Excerpt of output related to the error:

...
2018-11-30 07:39:07,367 [INFO] [TezChild] |io.LucidWorksWriter|: Sending 3 documents
2018-11-30 07:39:07,378 [ERROR] [TezChild] |impl.CloudSolrClient|: Request to collection timedata failed due to (0) java.lang.NullPointerException, retry? 0
2018-11-30 07:39:07,379 [INFO] [TezChild] |io.LucidWorksWriter|: Enter retry logic with Exception
shaded.org.apache.solr.client.solrj.SolrServerException: java.lang.NullPointerException
    at shaded.org.apache.solr.client.solrj.impl.CloudSolrClient.requestWithRetryOnStaleState(CloudSolrClient.java:1246)
    at shaded.org.apache.solr.client.solrj.impl.CloudSolrClient.request(CloudSolrClient.java:1073)
    at shaded.org.apache.solr.client.solrj.SolrRequest.process(SolrRequest.java:160)
    at shaded.org.apache.solr.client.solrj.SolrClient.add(SolrClient.java:106)
    at shaded.org.apache.solr.client.solrj.SolrClient.add(SolrClient.java:71)
    at shaded.org.apache.solr.client.solrj.SolrClient.add(SolrClient.java:85)
    at com.lucidworks.hadoop.io.LucidWorksWriter.sendBuffer(LucidWorksWriter.java:245)
    at com.lucidworks.hadoop.io.LucidWorksWriter.close(LucidWorksWriter.java:265)
    at com.lucidworks.hadoop.hive.LWHiveOutputFormat$1.close(LWHiveOutputFormat.java:50)
...
Caused by: java.lang.NullPointerException
    at shaded.org.apache.solr.client.solrj.impl.CloudSolrClient.directUpdate(CloudSolrClient.java:760)
    at shaded.org.apache.solr.client.solrj.impl.CloudSolrClient.sendRequest(CloudSolrClient.java:1263)
    at shaded.org.apache.solr.client.solrj.impl.CloudSolrClient.requestWithRetryOnStaleState(CloudSolrClient.java:1134)
...
gerlowskija commented 5 years ago

Hey John, no problem.

I think you're right about the versions being relevant here. Thanks for mentioning that, I should have asked earlier.

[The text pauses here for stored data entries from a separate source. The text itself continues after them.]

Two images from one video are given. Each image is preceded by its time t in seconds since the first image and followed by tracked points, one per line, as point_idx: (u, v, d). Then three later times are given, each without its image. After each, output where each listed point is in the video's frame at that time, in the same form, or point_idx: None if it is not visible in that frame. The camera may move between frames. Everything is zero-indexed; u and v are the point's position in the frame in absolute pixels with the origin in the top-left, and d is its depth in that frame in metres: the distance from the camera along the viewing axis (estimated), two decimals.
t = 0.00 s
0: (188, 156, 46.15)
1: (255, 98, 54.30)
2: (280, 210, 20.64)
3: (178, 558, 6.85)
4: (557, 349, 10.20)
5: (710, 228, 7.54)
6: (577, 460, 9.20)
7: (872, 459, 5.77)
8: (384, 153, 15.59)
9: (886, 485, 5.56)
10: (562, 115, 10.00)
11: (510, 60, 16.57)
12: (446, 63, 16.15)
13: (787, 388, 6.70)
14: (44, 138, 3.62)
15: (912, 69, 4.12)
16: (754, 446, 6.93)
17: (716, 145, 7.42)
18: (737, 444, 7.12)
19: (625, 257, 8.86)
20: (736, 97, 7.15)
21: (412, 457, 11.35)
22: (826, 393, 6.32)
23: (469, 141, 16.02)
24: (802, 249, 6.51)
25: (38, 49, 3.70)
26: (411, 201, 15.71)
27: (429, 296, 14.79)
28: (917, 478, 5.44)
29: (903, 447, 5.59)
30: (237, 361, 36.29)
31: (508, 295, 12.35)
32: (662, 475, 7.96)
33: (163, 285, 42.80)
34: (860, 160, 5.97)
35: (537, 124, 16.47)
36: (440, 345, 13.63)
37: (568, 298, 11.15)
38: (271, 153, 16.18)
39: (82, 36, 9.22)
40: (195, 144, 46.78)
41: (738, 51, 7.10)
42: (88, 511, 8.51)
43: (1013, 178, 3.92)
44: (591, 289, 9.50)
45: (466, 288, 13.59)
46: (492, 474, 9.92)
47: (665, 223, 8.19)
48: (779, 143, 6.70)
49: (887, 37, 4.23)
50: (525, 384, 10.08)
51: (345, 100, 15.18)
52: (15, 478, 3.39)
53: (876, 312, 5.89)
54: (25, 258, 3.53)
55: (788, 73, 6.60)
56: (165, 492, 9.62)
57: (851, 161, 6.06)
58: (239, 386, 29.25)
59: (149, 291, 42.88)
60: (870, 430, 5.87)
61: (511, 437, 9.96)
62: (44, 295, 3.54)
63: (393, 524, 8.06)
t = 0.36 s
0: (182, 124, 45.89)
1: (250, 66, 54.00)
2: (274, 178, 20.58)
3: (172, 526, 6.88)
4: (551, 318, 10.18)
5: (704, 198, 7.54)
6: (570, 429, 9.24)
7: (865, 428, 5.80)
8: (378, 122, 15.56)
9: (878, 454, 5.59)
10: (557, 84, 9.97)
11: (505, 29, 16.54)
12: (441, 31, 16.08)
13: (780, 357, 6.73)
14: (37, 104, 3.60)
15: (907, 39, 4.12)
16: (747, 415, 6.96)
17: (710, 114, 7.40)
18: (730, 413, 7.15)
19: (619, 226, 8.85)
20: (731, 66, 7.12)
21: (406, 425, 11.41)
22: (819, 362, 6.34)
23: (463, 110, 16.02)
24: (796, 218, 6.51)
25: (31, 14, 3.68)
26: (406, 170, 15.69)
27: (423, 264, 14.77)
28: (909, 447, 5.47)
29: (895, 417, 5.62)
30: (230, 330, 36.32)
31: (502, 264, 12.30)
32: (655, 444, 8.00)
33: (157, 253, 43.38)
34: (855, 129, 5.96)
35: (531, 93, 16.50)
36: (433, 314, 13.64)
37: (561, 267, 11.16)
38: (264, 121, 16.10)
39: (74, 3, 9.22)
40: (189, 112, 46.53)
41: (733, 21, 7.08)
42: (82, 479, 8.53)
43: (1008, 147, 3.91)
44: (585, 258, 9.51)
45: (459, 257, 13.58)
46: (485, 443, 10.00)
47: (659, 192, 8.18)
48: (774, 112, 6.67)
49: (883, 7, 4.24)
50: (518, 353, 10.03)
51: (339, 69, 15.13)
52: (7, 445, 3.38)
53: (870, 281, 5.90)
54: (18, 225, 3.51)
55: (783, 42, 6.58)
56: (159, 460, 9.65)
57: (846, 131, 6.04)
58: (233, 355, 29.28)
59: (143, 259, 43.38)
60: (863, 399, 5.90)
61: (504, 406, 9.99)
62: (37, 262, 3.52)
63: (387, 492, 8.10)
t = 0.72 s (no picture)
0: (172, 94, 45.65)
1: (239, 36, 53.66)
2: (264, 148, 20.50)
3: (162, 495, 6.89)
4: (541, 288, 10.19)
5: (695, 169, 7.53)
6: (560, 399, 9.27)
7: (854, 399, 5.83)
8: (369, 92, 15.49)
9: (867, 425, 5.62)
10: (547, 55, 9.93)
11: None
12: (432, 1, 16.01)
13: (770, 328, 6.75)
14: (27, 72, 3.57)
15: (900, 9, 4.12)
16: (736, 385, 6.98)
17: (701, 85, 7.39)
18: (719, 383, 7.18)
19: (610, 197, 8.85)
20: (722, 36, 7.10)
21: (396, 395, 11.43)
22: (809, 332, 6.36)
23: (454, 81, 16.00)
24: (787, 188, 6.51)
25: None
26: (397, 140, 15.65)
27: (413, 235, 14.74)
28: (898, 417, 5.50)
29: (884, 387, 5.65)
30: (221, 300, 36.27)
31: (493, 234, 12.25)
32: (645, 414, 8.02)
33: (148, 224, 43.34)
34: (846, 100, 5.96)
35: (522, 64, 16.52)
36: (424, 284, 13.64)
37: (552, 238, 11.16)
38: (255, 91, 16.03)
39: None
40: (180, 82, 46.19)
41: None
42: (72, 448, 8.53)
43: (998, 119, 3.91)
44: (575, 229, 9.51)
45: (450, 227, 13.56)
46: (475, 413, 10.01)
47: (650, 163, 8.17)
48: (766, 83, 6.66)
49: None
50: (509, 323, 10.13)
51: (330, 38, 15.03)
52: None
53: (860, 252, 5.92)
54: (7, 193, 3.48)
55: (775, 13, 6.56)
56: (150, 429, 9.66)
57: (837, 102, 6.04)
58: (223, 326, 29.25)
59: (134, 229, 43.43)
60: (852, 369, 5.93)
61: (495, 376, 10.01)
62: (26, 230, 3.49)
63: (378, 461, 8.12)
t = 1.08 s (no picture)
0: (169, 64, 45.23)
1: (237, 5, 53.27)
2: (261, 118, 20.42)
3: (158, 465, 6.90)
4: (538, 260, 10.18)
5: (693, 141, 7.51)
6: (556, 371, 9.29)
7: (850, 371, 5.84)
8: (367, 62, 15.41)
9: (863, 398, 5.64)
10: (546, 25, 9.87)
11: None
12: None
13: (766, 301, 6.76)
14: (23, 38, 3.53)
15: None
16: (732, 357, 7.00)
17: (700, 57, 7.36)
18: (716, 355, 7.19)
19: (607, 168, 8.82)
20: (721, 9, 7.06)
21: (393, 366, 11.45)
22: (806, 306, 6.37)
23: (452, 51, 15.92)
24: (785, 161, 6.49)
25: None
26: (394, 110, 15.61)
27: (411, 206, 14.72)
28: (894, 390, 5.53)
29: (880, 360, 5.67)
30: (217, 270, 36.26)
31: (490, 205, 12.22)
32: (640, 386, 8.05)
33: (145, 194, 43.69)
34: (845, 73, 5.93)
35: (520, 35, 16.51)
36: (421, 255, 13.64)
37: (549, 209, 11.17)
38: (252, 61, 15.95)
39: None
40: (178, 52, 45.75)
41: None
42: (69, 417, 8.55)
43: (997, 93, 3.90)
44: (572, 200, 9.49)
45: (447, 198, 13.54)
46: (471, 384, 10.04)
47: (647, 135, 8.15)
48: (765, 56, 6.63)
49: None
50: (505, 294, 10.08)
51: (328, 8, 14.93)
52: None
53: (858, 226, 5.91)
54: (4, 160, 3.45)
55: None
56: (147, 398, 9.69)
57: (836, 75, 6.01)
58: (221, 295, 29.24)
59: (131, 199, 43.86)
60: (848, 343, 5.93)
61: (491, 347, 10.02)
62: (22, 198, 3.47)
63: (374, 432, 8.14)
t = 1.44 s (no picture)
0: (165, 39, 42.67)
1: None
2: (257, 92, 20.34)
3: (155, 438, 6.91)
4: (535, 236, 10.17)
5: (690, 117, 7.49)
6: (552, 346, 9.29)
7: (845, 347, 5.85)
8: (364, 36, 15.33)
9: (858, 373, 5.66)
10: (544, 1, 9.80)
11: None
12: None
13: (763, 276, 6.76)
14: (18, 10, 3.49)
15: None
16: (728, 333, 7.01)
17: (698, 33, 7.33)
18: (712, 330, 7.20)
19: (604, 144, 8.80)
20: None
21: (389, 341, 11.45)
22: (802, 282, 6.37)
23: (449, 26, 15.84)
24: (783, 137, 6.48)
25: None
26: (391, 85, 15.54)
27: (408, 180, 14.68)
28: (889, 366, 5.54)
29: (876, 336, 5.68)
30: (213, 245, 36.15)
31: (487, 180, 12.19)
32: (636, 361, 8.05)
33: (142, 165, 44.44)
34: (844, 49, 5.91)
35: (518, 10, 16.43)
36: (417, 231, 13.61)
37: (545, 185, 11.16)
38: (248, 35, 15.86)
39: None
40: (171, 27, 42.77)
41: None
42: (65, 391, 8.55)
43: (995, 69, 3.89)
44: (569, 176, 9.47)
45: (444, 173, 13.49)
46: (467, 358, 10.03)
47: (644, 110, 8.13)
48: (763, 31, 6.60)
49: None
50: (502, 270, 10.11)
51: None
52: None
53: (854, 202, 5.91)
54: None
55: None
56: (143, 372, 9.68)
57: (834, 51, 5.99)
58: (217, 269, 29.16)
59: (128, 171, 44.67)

hive-solr 3.0.0 is aimed at Solr 6.x. It was tested primarily against Solr 6.6.2, and bundles Solr 6.6.2 internally for making requests. Since Solr itself doesn't guarantee client/server compatibility across major releases, we can't guarantee that hive-solr 3.0.0 will work with Solr 7.5 in all situations. Especially for features like TRAs which were introduced in 7x

hive-solr 4.0.0 is our release targeting Solr 7.x, and I expect you'll see the correct behavior if you use that instead. If you can, give that a shot and let me know what happens. (I'll give 3.0.0 a shot as well, to double-check that this is version-specific behavior we're seeing.)